The best double-‘A’ sides have a bit of yin and yang to them. Think of the most famous #2, ‘Strawberry Fields Forever’ / ‘Penny Lane’. Or Louis Armstrong’s ‘What a Wonderful World’ / ‘Cabaret’. Even our most recent double-‘A’ #1 from David Cassidy had two very different sounding songs on each side. Interestingly – here I go again – ‘The First Cut…’ was from a more recent album, ‘A Night on the Town’, making this potentially the only double-‘A’ to feature songs from different LPs by the same artist. (I say ‘potentially’, I have neither the time nor the inclination to check.)
So, we are two thirds through Rod Stewart’s chart-topping career, and it’s been wall to wall ballads so far. Luckily, his last two #1s up the tempo quite a bit. Wahey! It’s not that these are bad songs, far from it; they just don’t scream ‘four weeks at #1!’ to me. But, of course, there’s a good chance that, during the last of those four weeks, Rod Stewart didn’t really have the best-selling single in the land. Controversy ahead, then. More to come…
8 thoughts on “405. ‘I Don’t Want to Talk About It’ / ‘The First Cut Is the Deepest’, by Rod Stewart”

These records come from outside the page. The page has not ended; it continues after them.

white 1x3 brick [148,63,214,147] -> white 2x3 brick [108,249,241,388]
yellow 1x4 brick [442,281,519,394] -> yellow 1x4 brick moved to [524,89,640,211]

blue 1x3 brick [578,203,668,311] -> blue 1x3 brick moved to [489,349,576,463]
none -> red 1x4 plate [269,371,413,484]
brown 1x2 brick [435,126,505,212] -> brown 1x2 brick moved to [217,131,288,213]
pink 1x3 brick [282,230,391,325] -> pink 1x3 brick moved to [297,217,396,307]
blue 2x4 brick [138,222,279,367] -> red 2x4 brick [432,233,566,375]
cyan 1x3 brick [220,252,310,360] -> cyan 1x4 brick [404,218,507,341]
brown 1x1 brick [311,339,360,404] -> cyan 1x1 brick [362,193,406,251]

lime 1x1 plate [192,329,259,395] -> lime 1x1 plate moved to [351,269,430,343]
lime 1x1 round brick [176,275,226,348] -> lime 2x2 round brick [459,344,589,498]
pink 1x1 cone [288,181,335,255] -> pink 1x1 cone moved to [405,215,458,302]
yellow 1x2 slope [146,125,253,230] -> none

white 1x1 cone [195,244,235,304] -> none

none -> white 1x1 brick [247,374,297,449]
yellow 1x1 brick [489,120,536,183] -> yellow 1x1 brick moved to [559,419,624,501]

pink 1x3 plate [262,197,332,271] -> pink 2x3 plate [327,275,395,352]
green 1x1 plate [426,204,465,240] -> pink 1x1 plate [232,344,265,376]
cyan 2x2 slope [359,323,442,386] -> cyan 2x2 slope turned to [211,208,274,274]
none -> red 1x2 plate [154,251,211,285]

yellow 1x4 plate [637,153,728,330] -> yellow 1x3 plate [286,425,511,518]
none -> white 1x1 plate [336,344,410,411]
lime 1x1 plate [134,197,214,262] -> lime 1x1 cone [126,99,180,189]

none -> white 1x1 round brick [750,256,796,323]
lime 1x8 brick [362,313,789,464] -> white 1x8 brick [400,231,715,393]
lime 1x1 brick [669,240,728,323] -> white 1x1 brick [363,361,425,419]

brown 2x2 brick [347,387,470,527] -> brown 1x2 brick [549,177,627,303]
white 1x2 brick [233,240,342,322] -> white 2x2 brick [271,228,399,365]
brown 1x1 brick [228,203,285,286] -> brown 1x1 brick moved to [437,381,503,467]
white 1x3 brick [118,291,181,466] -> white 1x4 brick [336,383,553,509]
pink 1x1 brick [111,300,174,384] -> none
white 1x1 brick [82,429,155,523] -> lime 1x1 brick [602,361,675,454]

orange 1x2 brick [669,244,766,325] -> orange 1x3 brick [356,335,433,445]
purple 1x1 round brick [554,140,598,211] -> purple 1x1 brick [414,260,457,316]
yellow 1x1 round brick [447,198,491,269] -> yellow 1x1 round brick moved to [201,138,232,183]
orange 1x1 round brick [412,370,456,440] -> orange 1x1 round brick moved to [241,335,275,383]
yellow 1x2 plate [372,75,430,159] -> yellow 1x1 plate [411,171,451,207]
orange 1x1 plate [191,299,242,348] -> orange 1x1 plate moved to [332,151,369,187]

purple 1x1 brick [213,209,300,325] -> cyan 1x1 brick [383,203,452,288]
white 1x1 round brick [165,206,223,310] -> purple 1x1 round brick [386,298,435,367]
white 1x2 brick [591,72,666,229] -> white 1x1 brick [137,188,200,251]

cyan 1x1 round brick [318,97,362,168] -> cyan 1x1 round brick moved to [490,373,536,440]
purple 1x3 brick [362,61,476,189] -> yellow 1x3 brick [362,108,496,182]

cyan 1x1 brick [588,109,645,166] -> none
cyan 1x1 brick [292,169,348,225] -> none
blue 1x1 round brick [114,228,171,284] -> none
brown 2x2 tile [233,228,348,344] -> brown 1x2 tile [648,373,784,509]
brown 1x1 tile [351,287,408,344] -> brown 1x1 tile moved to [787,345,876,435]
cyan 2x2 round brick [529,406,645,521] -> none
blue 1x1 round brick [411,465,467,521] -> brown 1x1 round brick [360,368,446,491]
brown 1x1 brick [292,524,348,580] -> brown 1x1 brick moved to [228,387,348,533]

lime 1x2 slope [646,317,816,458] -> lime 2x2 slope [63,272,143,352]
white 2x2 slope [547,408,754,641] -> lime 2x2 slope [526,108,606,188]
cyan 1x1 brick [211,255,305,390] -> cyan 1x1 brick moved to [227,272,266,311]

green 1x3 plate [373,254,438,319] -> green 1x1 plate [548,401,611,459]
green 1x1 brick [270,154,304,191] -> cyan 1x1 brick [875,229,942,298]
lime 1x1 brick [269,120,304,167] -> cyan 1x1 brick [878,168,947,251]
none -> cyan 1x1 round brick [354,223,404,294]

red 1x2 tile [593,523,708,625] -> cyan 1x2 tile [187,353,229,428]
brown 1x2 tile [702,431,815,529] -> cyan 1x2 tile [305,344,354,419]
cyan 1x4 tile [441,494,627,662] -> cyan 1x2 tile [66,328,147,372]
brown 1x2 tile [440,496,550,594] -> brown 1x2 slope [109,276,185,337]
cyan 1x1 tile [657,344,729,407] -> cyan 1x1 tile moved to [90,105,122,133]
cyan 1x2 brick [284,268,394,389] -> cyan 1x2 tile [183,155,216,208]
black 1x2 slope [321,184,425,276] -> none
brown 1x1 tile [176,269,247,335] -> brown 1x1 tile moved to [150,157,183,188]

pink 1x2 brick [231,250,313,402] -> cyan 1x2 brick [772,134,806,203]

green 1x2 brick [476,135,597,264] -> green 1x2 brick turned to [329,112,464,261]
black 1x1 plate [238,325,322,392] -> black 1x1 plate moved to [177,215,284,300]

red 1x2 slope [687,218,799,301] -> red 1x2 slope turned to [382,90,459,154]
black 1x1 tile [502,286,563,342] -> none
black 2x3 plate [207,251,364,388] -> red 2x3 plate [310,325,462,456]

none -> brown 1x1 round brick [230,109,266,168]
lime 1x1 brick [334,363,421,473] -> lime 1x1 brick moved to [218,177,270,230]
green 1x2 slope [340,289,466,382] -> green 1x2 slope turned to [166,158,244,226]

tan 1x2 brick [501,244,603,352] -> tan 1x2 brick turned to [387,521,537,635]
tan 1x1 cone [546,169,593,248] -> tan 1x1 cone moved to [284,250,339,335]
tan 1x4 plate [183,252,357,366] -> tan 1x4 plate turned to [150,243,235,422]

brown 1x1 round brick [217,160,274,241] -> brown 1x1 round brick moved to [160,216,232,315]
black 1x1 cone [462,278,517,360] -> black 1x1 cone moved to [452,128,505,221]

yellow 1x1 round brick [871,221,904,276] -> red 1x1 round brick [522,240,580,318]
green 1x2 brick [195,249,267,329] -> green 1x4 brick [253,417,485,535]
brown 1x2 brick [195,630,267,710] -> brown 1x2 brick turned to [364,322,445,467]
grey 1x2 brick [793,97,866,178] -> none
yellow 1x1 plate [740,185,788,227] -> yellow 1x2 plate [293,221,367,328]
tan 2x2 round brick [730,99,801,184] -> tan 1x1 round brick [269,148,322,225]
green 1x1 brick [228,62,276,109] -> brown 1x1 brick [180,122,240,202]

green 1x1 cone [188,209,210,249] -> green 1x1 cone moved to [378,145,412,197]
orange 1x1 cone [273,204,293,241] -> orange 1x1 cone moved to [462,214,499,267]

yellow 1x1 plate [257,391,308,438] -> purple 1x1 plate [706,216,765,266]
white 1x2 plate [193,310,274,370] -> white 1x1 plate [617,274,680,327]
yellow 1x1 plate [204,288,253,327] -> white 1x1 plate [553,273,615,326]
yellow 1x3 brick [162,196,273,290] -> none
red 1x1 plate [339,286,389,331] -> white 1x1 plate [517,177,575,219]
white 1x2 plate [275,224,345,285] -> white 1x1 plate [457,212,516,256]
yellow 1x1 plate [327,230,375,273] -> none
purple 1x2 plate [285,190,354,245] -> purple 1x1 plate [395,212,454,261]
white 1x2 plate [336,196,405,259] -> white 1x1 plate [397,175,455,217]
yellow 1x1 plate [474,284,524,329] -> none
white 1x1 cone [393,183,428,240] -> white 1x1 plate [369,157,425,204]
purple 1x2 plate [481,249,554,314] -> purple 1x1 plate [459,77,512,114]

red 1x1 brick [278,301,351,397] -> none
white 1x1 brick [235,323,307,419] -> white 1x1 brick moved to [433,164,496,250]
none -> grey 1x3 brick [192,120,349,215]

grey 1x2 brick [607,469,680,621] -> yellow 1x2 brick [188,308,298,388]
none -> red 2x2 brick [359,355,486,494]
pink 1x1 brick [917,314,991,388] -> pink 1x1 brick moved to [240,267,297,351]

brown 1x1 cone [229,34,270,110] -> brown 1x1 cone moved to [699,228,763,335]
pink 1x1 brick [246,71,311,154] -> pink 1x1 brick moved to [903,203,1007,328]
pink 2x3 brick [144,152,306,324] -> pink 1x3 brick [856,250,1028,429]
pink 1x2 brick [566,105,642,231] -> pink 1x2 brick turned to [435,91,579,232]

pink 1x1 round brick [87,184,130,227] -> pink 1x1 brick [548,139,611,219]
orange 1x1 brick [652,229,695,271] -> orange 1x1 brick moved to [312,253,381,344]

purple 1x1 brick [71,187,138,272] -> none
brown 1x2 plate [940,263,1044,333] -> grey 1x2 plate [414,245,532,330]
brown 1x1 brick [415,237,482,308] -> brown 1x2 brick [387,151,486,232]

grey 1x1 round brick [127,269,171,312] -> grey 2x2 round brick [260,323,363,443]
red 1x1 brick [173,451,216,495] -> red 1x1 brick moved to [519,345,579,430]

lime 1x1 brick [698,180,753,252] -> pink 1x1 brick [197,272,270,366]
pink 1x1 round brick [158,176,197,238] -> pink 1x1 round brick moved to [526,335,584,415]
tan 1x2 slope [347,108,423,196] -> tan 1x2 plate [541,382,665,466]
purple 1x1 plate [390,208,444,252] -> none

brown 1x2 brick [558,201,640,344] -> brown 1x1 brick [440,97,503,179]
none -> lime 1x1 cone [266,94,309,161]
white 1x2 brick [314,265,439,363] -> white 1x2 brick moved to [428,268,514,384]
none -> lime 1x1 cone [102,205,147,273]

I Don’t Want To…was just dull dull dull. The much better cover from Everything But The Girl showed what could be done with the song, while totally agree the wonderful P.P. Arnold (still making good music) is way better than Rod’s more mundane treatment – though that side of the single is the better of the two by some distance. I have a problem with Rod’s covers of songs, partly cos he sucks all the spark out of them by and large, and partly cos his own songs can be wonderful and he really doesn’t need to do covers. He’s said himself, he doesn’t like songwriting cos it’s a bit hard, but when he puts the effort in there’s gold in them thar hills, and that still applies in the 21st century: his recent album of self-written songs is worth more than all the Greatest Songbook albums put together.
Cat Stevens once said he regretted turning down the right to use PP Arnold’s First Cut in a Prime-Era TV ad in the days when this particular jeans company made 60’s oldies into latter-day smashes all over again, mainly as it would have given PP a profile boost at a time she was doing guest vocals on House smash hits. That would have been great, she deserves to be better known.
Too right about the next 2 Rod toppers as well, cheesy disco delight and stomping 80’s pop on non-covers, infinitely preferable to this one!
I haven’t heard much of Rod’s more recent stuff, but I do slightly admire the idea that he just can’t be bothered writing songs. Why not bung out an album of cover versions to keep you in champagne and silk kimonos for another year? And yes, the Everything But the Girl version is much better.
Rod’s early cover versions, like ‘Street Fighting Man’ and ‘Reasin to Believe’, frequently added something genuinely different to the originals, but by this time the law of demising returns has set in. I agree that by and large, given his own writing skills, he serves himself far better by getting off that wiggling backside and writing his own.
See…I like these two songs a lot. Rod + Acoustic is usually really good. It’s when Rod goes disco is when I don’t like him.
They are not his best but I do like them.
I think it’s a double whammy of Rod’s chart toppers to this point all being ballads, and this long run of boring number ones we’re on… I just lost patience! I might appreciate them more in different circumstances
I get that… I do like both of them but yea I can see that!